A Atuação do Ministério Público na Sociedade de Fato.
Inobstante, matéria relativa a concubinato ou união estável seja da competência da Vara Família, é prescindível a intervenção do Ministério Público nas lides que envolvam reconhecimento e dissolução de sociedade de fato, quando o objeto do pedido redunde, apenas, na partilha do patrimônio amealhado durante a convivência comum. E mais, desde que não haja desta relação, filhos menores. No caso, o direito em discussão é meramente patrimonial. Logo, não se enquadra às situações previstas no art. 82 do Código de Ritos. Com efeito, em face do cabedal de novas atribuições conferidas pelo constituínte ao MP, não se justifica sua intromissão em processos, com pareceres opinativos sem cariz vinculante, se a controvérsia gira em torno de direito meramente patrimonial, por isso, disponíveis, máxime, se ausente interesse de incapazes. Tese vencedora no I Congresso do Ministério Público da Região Amazônica, realizado em Manaus, na primeira quizena de dezembro passado. O objetivo desta inserção é despertar a discussão sobre o tema. Gostaria de receber sugestões e críticas.

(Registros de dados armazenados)
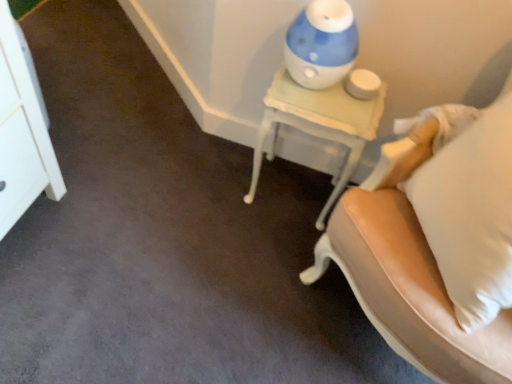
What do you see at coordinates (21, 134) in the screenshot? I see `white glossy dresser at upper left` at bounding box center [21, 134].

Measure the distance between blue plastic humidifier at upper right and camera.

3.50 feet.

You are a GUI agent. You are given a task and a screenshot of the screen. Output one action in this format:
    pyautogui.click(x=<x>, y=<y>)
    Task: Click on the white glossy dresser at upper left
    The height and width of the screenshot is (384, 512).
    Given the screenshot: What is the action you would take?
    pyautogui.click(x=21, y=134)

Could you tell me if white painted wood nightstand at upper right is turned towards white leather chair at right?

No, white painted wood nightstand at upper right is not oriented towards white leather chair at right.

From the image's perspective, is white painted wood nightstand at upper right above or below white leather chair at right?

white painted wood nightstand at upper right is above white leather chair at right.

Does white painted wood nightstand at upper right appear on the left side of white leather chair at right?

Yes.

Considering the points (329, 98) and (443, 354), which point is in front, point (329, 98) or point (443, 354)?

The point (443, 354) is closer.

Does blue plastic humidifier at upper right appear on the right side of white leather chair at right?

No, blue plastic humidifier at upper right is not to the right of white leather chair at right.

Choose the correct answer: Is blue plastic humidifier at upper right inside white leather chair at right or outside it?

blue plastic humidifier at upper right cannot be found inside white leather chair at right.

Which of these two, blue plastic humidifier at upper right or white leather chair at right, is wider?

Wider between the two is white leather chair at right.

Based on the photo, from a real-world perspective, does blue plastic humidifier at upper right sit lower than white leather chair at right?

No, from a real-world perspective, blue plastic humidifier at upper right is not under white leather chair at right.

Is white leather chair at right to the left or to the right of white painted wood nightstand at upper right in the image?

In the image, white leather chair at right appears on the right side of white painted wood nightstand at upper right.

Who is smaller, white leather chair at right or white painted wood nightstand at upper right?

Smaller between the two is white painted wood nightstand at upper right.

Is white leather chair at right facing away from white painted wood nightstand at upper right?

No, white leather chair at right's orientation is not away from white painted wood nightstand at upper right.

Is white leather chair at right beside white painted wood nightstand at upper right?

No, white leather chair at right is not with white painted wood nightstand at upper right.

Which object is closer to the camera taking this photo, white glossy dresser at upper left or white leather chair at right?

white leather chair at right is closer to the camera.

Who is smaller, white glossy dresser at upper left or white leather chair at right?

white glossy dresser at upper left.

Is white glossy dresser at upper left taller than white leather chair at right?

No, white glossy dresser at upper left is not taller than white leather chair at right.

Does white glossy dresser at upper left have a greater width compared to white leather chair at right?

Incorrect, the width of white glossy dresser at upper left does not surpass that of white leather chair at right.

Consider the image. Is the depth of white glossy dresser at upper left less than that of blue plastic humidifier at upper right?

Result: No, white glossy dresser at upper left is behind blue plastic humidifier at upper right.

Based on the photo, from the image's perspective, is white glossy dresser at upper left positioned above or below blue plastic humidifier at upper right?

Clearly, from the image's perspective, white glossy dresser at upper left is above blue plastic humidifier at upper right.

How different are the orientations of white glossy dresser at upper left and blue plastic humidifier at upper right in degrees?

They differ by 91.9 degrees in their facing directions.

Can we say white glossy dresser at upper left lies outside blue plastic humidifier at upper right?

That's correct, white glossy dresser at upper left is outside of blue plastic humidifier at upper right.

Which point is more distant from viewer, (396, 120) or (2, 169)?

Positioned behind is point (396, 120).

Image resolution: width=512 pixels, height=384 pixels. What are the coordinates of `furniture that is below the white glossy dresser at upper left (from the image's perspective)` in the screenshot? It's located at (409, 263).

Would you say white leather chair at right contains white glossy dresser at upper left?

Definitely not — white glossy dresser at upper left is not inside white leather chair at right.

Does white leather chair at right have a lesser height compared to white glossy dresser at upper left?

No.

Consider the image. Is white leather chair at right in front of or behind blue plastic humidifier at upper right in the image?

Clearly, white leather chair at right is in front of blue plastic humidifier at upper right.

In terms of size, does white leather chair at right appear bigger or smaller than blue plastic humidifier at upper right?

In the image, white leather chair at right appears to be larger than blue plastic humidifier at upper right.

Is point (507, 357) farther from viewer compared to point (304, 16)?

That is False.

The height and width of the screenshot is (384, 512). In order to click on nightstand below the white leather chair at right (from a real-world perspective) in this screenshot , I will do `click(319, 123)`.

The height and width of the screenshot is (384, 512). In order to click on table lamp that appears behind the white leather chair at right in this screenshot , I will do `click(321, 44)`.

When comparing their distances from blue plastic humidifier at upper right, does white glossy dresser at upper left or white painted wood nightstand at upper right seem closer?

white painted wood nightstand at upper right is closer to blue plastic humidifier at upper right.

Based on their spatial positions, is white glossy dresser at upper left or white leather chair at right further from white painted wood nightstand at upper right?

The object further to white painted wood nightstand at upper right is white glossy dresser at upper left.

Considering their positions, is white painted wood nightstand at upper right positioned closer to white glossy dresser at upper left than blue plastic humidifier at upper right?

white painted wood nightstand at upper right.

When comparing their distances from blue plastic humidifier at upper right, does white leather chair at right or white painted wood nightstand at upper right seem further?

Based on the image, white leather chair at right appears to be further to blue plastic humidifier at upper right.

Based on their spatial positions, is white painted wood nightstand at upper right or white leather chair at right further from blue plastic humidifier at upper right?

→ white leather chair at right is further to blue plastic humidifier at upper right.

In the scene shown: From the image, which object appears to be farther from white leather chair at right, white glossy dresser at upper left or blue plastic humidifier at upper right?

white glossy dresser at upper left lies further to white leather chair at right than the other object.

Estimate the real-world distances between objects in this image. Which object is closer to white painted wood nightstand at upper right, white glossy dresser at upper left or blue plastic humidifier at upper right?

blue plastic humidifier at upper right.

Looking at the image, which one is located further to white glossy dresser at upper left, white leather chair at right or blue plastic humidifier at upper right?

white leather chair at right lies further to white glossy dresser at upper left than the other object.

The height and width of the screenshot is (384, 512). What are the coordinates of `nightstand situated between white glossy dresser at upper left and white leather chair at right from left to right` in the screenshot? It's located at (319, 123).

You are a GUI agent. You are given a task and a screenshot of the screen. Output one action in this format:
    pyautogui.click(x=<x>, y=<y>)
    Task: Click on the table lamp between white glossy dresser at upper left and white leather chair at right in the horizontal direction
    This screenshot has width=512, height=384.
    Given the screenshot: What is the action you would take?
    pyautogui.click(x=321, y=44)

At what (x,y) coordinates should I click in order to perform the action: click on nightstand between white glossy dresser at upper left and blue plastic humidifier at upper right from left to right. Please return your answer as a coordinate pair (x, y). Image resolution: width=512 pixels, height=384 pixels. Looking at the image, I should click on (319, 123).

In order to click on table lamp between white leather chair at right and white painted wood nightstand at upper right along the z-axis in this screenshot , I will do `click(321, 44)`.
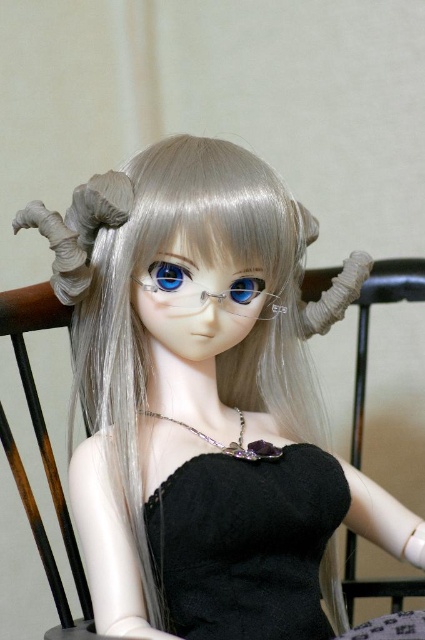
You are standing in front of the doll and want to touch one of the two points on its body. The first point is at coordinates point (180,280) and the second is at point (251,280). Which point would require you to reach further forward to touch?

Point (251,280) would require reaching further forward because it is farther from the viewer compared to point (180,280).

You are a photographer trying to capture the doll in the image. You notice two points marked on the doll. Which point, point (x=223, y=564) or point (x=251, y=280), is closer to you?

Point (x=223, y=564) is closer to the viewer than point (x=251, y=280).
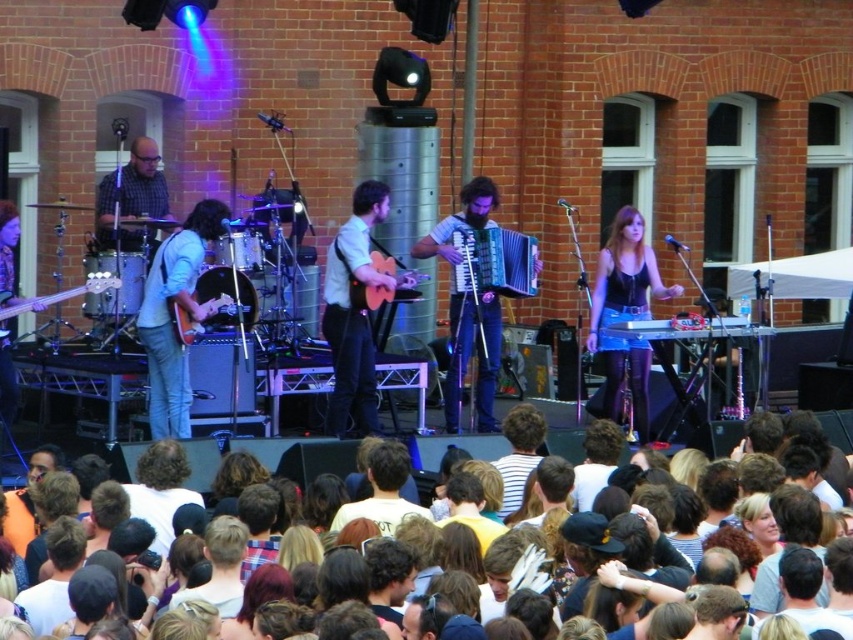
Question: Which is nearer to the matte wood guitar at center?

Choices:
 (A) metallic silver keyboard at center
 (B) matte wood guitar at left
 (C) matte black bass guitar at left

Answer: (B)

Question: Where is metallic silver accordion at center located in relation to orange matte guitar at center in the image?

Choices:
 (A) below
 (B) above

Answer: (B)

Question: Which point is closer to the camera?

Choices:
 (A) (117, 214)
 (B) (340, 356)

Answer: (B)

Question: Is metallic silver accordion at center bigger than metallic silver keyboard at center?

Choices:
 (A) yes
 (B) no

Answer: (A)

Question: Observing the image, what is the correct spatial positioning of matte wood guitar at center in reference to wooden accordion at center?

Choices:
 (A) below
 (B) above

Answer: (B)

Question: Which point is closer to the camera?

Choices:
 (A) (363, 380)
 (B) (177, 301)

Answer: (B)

---

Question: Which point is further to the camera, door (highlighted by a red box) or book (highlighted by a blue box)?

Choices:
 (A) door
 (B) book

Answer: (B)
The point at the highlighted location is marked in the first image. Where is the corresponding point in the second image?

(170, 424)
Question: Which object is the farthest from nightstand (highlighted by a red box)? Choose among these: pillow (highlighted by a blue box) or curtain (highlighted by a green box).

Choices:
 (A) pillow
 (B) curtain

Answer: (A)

• [O QUE FAZER]:
1) Liste os nomes que o texto sobre a atuação do Ministério Público dá à relação de convivência entre os companheiros.
2) Resuma em duas frases o texto sobre a atuação do Ministério Público.
3) Prossiga com o texto sobre a atuação do Ministério Público a partir do ponto em que ele termina.

• [RESPOSTAS DO EXERCÍCIO]:
1) Concubinato, união estável, sociedade de fato

2) O texto defende que o Ministério Público não precisa intervir nas ações de reconhecimento e dissolução de sociedade de fato quando o pedido se limita à partilha dos bens adquiridos durante a convivência e não há filhos menores, já que o direito em discussão é apenas patrimonial e não se enquadra no art. 82 do Código de Ritos. Essa tese venceu no I Congresso do Ministério Público da Região Amazônica, em Manaus, e foi publicada para despertar a discussão sobre o tema.

3)
A Constituição Federal de 1988 erigiu a sociedade de fato a categoria de entidade familiar. Mesmo havendo somente interesses patrimoniais, acho interessante a intervenção do MP. Você já imaginou se um companheiro, através de ameaças de qualquer tipo, induz o outro a abdicar de seus bens? Se esta vigilância ocorre na separação judicial e no divórcio, por que não pode acontcer na sociedade de fato?